Problem 56B. Proposed by Alexander Monteith-Pistor
A game is played with white and black pieces and a chessboard ($8$ by $8$). There is an unlimited number of identical black pieces and identical white pieces. To obtain a starting position, any number of black pieces are placed on one half of the board and any number of white pieces are placed on the other half (at most one piece per square). A piece is called matched if its color is the same of the square it is on. If a piece is not matched then it is mismatched. How many starting positions satisfy the following condition $$# of matched pieces -# of mismatched pieces = 16$$ (your answer should be a binomial coefficient).

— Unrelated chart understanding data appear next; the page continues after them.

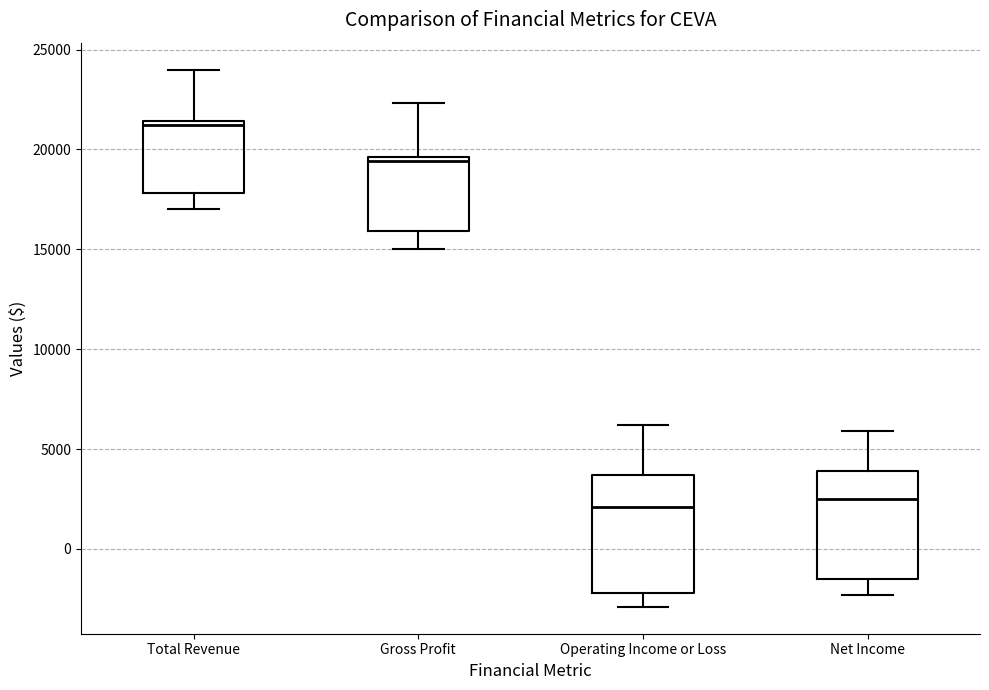

Reading left to right, transcribe this box plot: for each box, give where its median line is, the range the box spans, and where its two whiskers end, as read against the y-axis. The values are not printed on the chart, so give them approximately, as read against the axis.

Total Revenue: median 21000, box 18000 to 21500, whiskers 17000 to 24000
Gross Profit: median 19500 (just below the box's upper edge), box 16000 to 19500, whiskers 15000 to 22500
Operating Income or Loss: median 2000, box -2000 to 3500, whiskers -3000 to 6000
Net Income: median 2500, box -1500 to 4000, whiskers -2500 to 6000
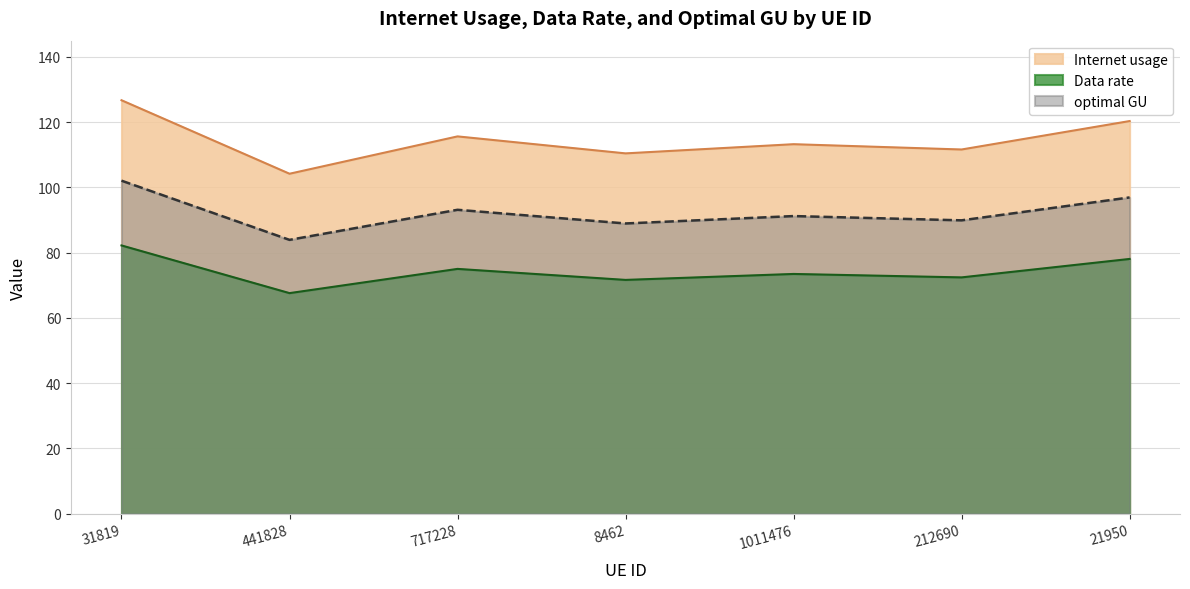

At how many categories does at least one series exceed 85?

7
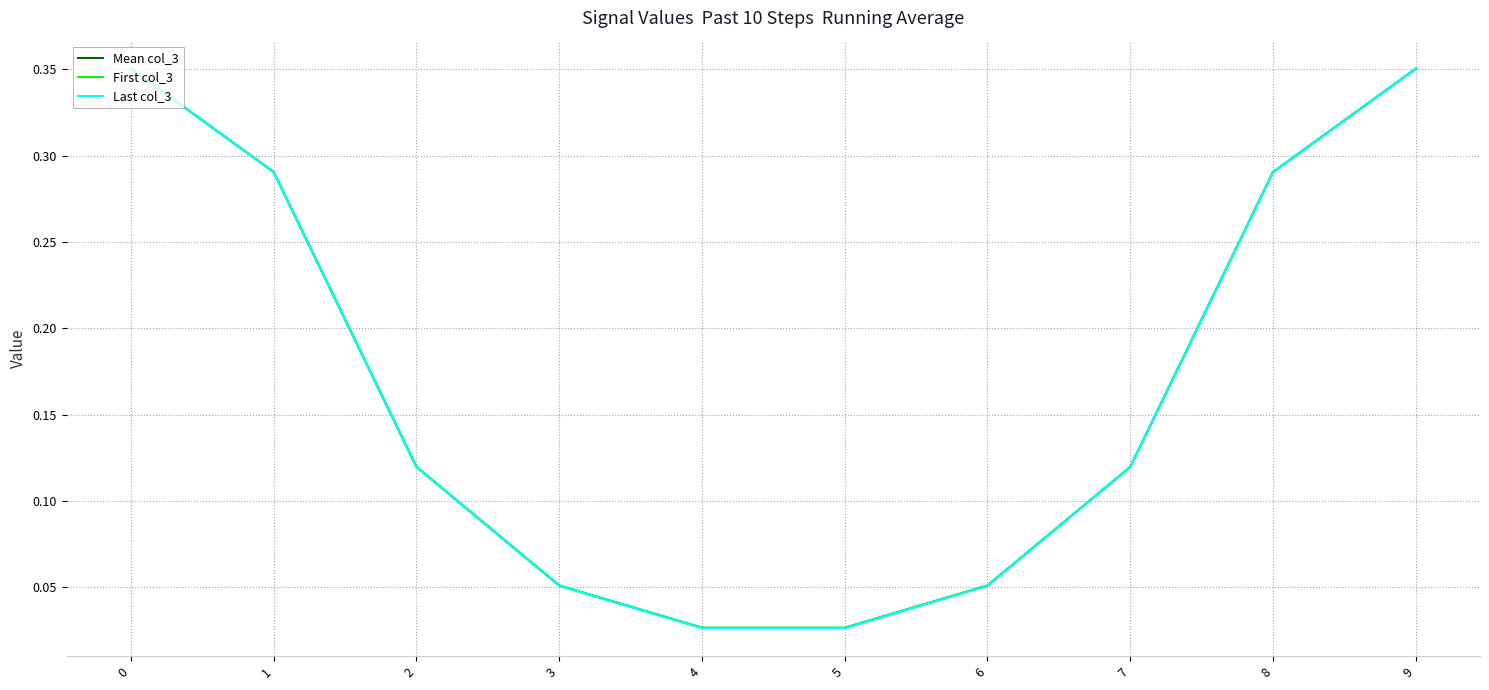

Rank the series by their average value, from lowest to highest.

Last col_3, Mean col_3, First col_3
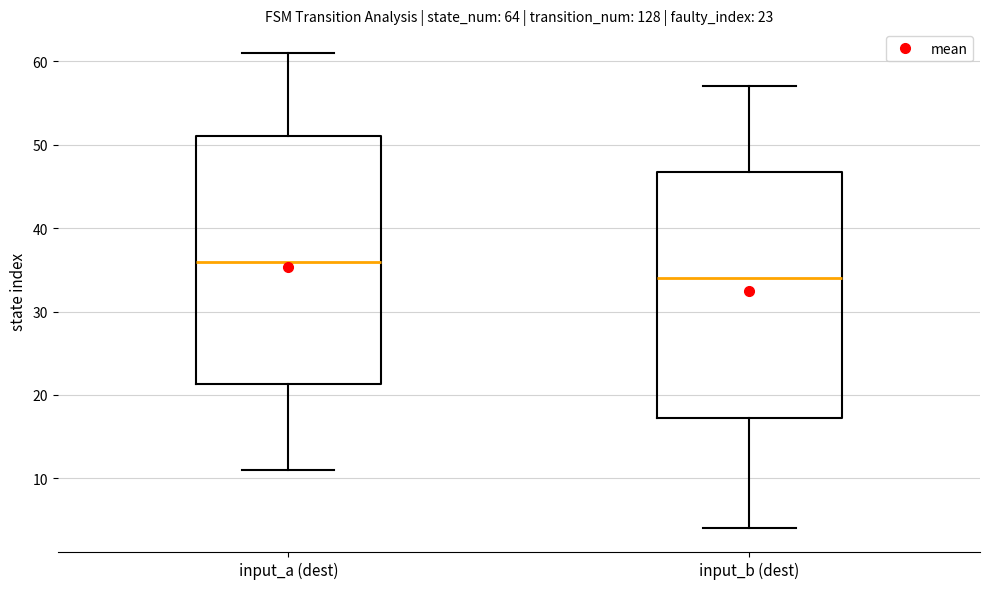

Which box has the highest median line?

input_a (dest)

Problem 57B. Proposed by Nicholas Sullivan
Consider two perpendicular vectors $\mathbf{a}, \mathbf{b}$ in $\mathbb{R}^3$. If these vectors have components $\mathbf{a} = (\sin\alpha, \sin\beta, \sin\gamma)$ and $\mathbf{b} = (\cos\alpha, \cos\beta, \cos\gamma)$ respectively, and $$\begin{equation*} \begin{split} \sin^2(\alpha - \beta) + \sin^2(\beta - \gamma) + \sin^2(\gamma - \alpha) & = 2, \end{split} \end{equation*}$$ then find $|\mathbf{a}|^4 + |\mathbf{b}|^4$.